Da Ginevra il "no" a Doha (XSA 10.11.01)

Per la pace e contro la commercializzazione del mondo swissinfo.ch

No alla commercializzazione del mondo e sì alla pace e alla solidarietà: in migliaia in strada a Ginevra.

Questo contenuto è stato pubblicato il 09 novembre 2001 - 18:06

Mentre a Doha, nel Qatar, sono in corso i lavori dell'Organizzazione mondiale del commercio, in varie città del mondo gli anti-globalizzatori scendono in piazza per protestare contro il capitalismo sfrenato, contro una società che definiscono disumana e sfruttatrice, ma in favore della pace e della solidarietà.

Anche se "i grandi" si sono rifugiati nel lontano Qatar, per sfuggire alle contestazioni ed evitare inutili violenze, i "no global" non hanno dunque rinunciato a far sentire la loro voce dissidente. In Svizzera è prevista un'imponente manifestazione, a Ginevra, alla quale, stando alle valutazioni, dovrebbero aderire dalle 5'000 alle 30'000 persone. Accanto ai gruppi terzomondismi tradizionali sfileranno anche i sindacati, numerosi partiti di sinistra ma anche l'Unione dei contadini e il gruppo di donne che aderiscono alla Marcia mondiale delle donne, in favore della pace.

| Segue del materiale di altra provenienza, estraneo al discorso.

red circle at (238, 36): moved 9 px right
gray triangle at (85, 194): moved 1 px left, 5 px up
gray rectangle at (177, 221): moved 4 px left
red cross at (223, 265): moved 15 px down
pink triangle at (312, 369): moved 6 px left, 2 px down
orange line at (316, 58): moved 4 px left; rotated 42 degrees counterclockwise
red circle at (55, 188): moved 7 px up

"I nostri obiettivi principali sono due", ci dice Marianne Ebel, del Sindacato dei Servizi pubblici e della Marcia mondiale delle donne. "Vogliamo far capire a tutti che siamo contro il mondo così com'è, cioè contro la commercializzazione del pianeta. In secondo luogo, nel particolare momento in cui ci troviamo, dopo l'11 settembre, ci teniamo a sottolineare che si può garantire la sicurezza senza buttare alcuna bomba, semplicemente sviluppando la solidarietà".

Una solidarietà che, come detto attraverserà il pianeta e si estenderà a vari Paesi, anche se non sarà presente nel piccolo emirato che ospita il vertice. D'altronde, "il fatto che abbiano scelto il Qatar come sede dei lavori è sintomatico", dice Marianne Ebel, " è la prova che coloro che prendono decisioni ci temono". In effetti, Ginevra è lontana e gli anti-globalizzatori e i movimenti a loro vicini rischiano di non poter approfittare dei riflettori puntati su Doha. Un argomento che tuttavia non sembra preoccupare i manifestanti, certi dell'appoggio che riceveranno dai simpatizzanti nelle altri parti del mondo.

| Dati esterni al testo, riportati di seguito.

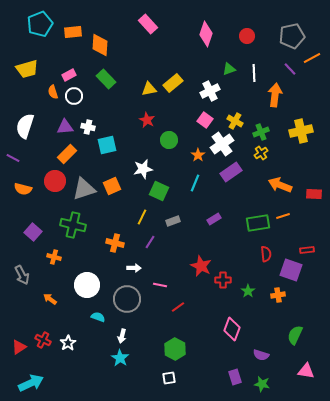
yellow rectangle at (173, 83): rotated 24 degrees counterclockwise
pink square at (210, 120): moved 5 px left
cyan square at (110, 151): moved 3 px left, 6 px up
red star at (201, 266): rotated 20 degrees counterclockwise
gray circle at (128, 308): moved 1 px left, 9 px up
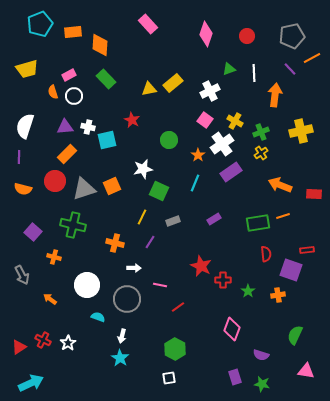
red star at (147, 120): moved 15 px left
cyan square at (107, 145): moved 5 px up
purple line at (13, 158): moved 6 px right, 1 px up; rotated 64 degrees clockwise
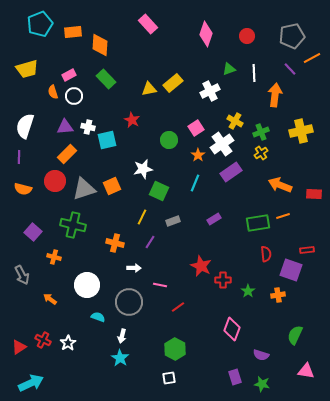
pink square at (205, 120): moved 9 px left, 8 px down; rotated 21 degrees clockwise
gray circle at (127, 299): moved 2 px right, 3 px down
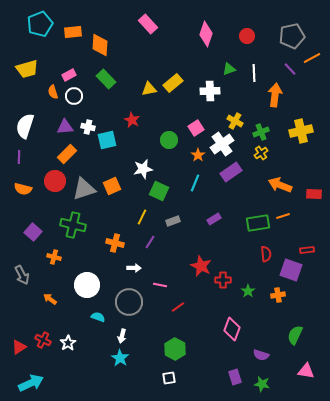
white cross at (210, 91): rotated 24 degrees clockwise
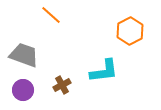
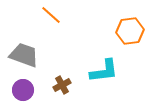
orange hexagon: rotated 20 degrees clockwise
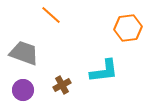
orange hexagon: moved 2 px left, 3 px up
gray trapezoid: moved 2 px up
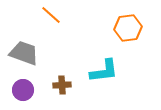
brown cross: rotated 24 degrees clockwise
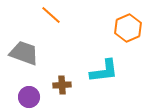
orange hexagon: rotated 16 degrees counterclockwise
purple circle: moved 6 px right, 7 px down
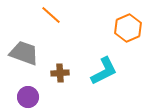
cyan L-shape: rotated 20 degrees counterclockwise
brown cross: moved 2 px left, 12 px up
purple circle: moved 1 px left
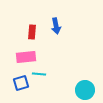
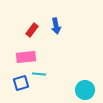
red rectangle: moved 2 px up; rotated 32 degrees clockwise
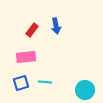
cyan line: moved 6 px right, 8 px down
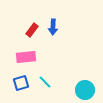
blue arrow: moved 3 px left, 1 px down; rotated 14 degrees clockwise
cyan line: rotated 40 degrees clockwise
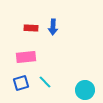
red rectangle: moved 1 px left, 2 px up; rotated 56 degrees clockwise
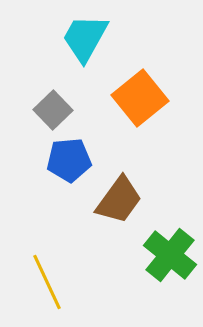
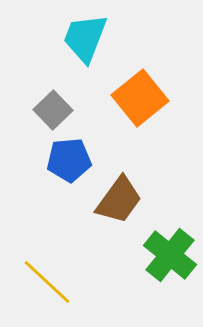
cyan trapezoid: rotated 8 degrees counterclockwise
yellow line: rotated 22 degrees counterclockwise
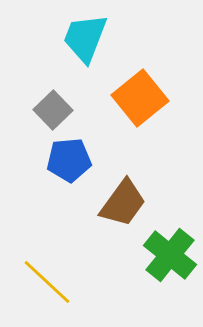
brown trapezoid: moved 4 px right, 3 px down
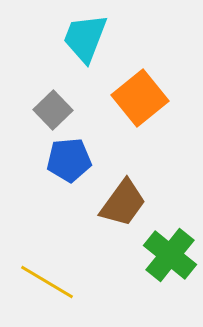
yellow line: rotated 12 degrees counterclockwise
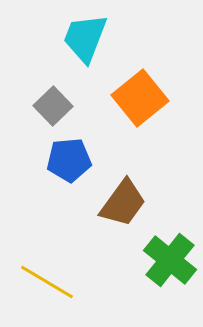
gray square: moved 4 px up
green cross: moved 5 px down
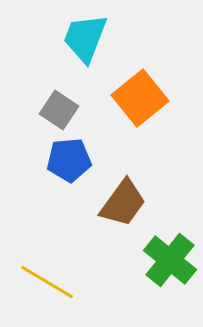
gray square: moved 6 px right, 4 px down; rotated 12 degrees counterclockwise
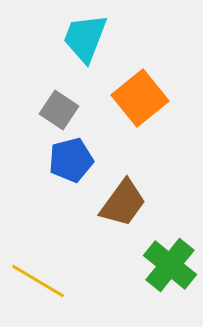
blue pentagon: moved 2 px right; rotated 9 degrees counterclockwise
green cross: moved 5 px down
yellow line: moved 9 px left, 1 px up
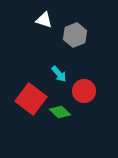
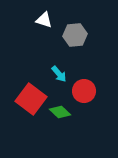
gray hexagon: rotated 15 degrees clockwise
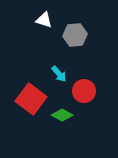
green diamond: moved 2 px right, 3 px down; rotated 15 degrees counterclockwise
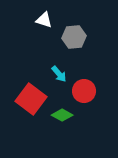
gray hexagon: moved 1 px left, 2 px down
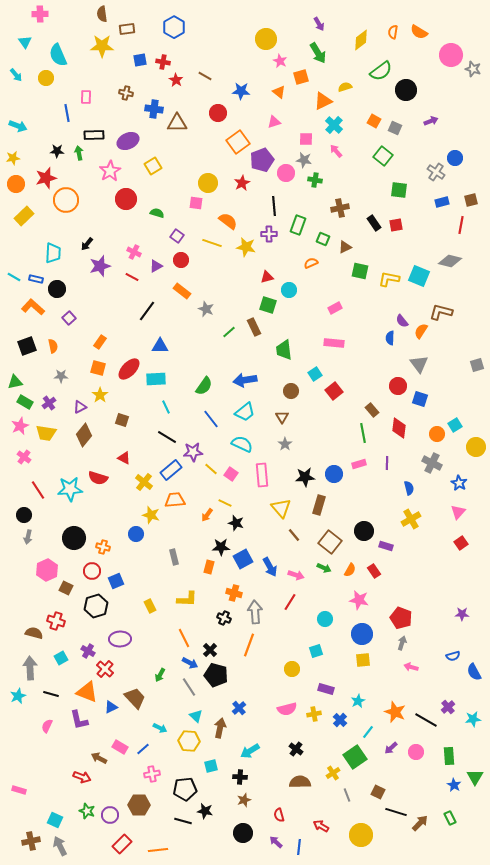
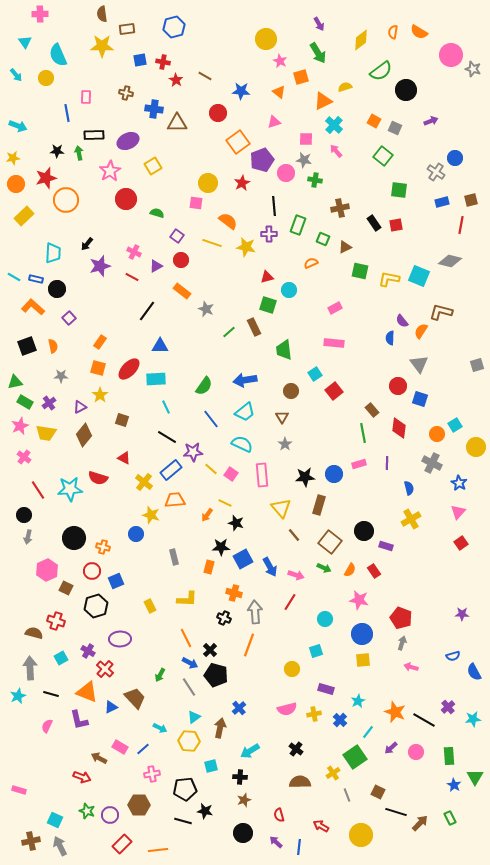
blue hexagon at (174, 27): rotated 15 degrees clockwise
orange line at (184, 638): moved 2 px right
cyan triangle at (196, 716): moved 2 px left, 1 px down; rotated 40 degrees clockwise
black line at (426, 720): moved 2 px left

Se la conferenza si è trasferita nel Qatar ciò dipende anche dal fatto che dopo gli avvenimenti di Genova e gli episodi di violenza dei vertici di Seattle, Goeteborg, Praga gli organizzatori hanno voluto limitare al massimo i rischi legati alle manifestazioni. Anche a Ginevra, la polizia è in stato d'alerta ma i dimostranti assicurano che il loro modo di procedere non è cambiato: "noi abbiamo sempre dimostrato in modo pacifico e lo faremo anche in futuro", dice Marianne Ebel, "Genova non ha scalfito le nostre convinzioni pacifiste e democratiche".